This image shows the webpage of Chinese Chritrs Group, which has held auctions in Singapore and Hong Kong this year.
Christie’s has sued a rival auction house with a similar name for infringing on its Chinese trademark after receiving evidence that its clients were being “misled and deceived.”
Hong Kong’s High Court heard that the Chritrs Group, which according to its website has held auctions in Singapore and Hong Kong this year, goes by a Chinese name that is pronounced in a similar way to Christie’s Chinese brand name. The written form also shares one of the Chinese characters used in the translation of Christie’s.

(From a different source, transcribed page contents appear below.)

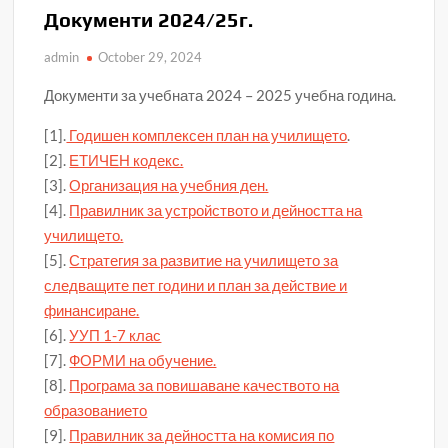
Документи 2024/25г.
admin
October 29, 2024
Документи за учебната 2024 – 2025 учебна година.
[1].
Годишен комплексен план на училището
.
[2].
ЕТИЧЕН кодекс.
[3].
Организация на учебния ден.
[4].
Правилник за устройството и дейността на
училището.
[5].
Стратегия за развитие на училището за
следващите пет години и план за действие и
финансиране.
[6].
УУП 1-7 клас
[7].
ФОРМИ на обучение.
[8].
Програма за повишаване качеството на
образованието
[9].
Правилник за дейността на комисия по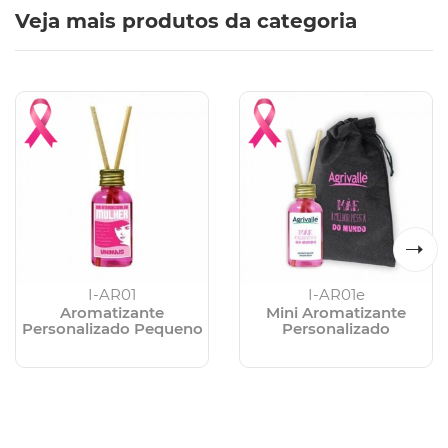
Veja mais produtos da categoria
I-AR01
I-AR01e
Aromatizante
Mini Aromatizante
Personalizado Pequeno
Personalizado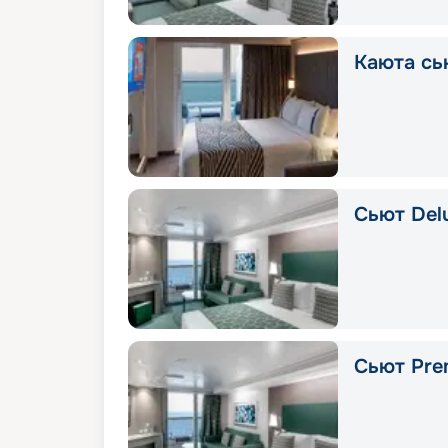
Каюта сь
Сьют Delu
Сьют Pre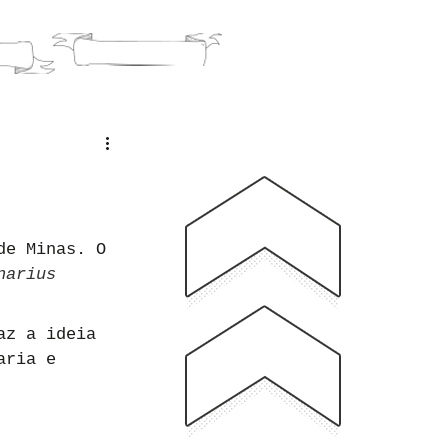
O
BLOG
de Minas. O 
narius 
az a ideia 
aria e 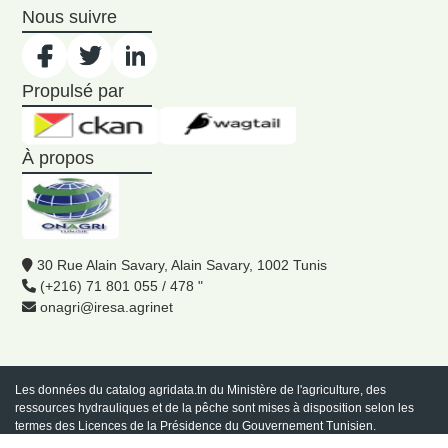
Nous suivre
Propulsé par
À propos
30 Rue Alain Savary, Alain Savary, 1002 Tunis
(+216) 71 801 055 / 478 "
onagri@iresa.agrinet
Les données du catalog
agridata.tn
du Ministère de l'agriculture, des
ressources hydrauliques et de la pêche sont mises à disposition selon les
termes des Licences de la Présidence du Gouvernement Tunisien.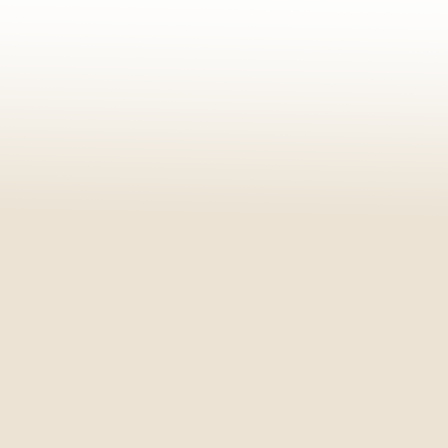
220
 19:00
 19:00
 12:00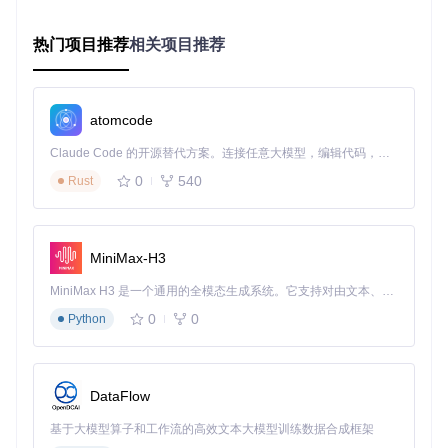
需了解编解码细节即可获得最优结果：
热门项目推荐
相关项目推荐
应用场
输出
编码
采样
比特
处理效
景
格式
模式
率
率
率
音乐收
保持
★★★
COP
320kb
MP3
藏
Y
原始
ps
★★
atomcode
播客制
★★★
44.1k
128kb
自动
AAC
Claude Code 的开源替代方案。连接任意大模型，编辑代码，运行命令，自动验证 — 全自动执行。用 Rust 构建，极致性能。 ｜ An open-source alternative to Claude Code. Connect any LLM, edit code, run commands, and verify changes — autonomously. Built in Rust for speed. Get Started
作
Hz
ps
★☆
0
540
Rust
语音学
保持
★★★
22.05
无损
WAV
习
kHz
原样
☆☆
素材库
保持
★★☆
无损
FLAC
48kHz
建设
原样
☆☆
MiniMax-H3
MiniMax H3 是一个通用的全模态生成系统。它支持对由文本、图像、视频和音频组成的多模态上下文进行统一理解，并能生成分辨率高达 2K、时长可达 15 秒的带原生立体声音频的视频。得益于面向任务泛化的系统设计，H3 在预训练阶段就已具备广泛的多模态上下文理解与生成能力，能够出色地执行复杂的多模态指令。
技术原理
：COPY模式通过直接提取视频中的音频流实现无
损分离，避免了重新编码导致的音质损失与时间消耗，这
0
0
Python
也是downkyicore处理速度远超同类工具的核心原因。
场景适配指南：匹配多样化业务需求
DataFlow
内容创作者的效率工具包
基于大模型算子和工作流的高效文本大模型训练数据合成框架
场景挑战
：视频创作者需要快速从多个素材中提取背景音乐，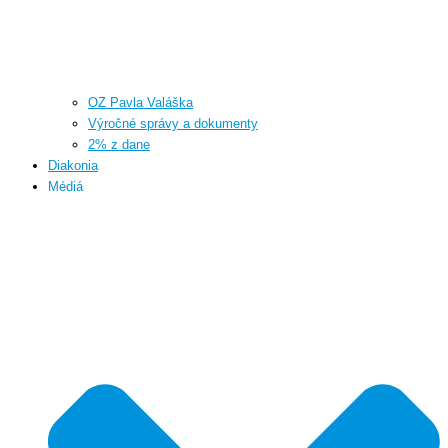
OZ Pavla Valáška
Výročné správy a dokumenty
2% z dane
Diakonia
Médiá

Christie’s told The Art Newspaper that it took matters of trademark infringement seriously and wanted to protect the public and its clients from deception. “We encourage clients and the public to exercise due diligence when selecting auction houses to work with,” the company said in a statement. In print form
Lawyers acting on behalf of Chritrs argued that although the two company names were pronounced almost identically, the company’s marketing mainly took place in print form and not verbally, according to an account of the Oct. 4 hearing published by the South China
Morning Post. They added that collectors of fine art were capable of distinguishing between the two auction houses. Chritrs has offices in Hong Kong, Taipei, London, Japan, Singapore, San Francisco and Los Angeles.
The legal proceedings highlight one of the perils Western salerooms face as they expand in the lucrative Chinese market. In 2008, Sotheby’s won a similar case against a Chinese company called Sichuan Sufubi, a transliteration of Sotheby’s.
The date of judgment in the Christie’s case has yet to be announced.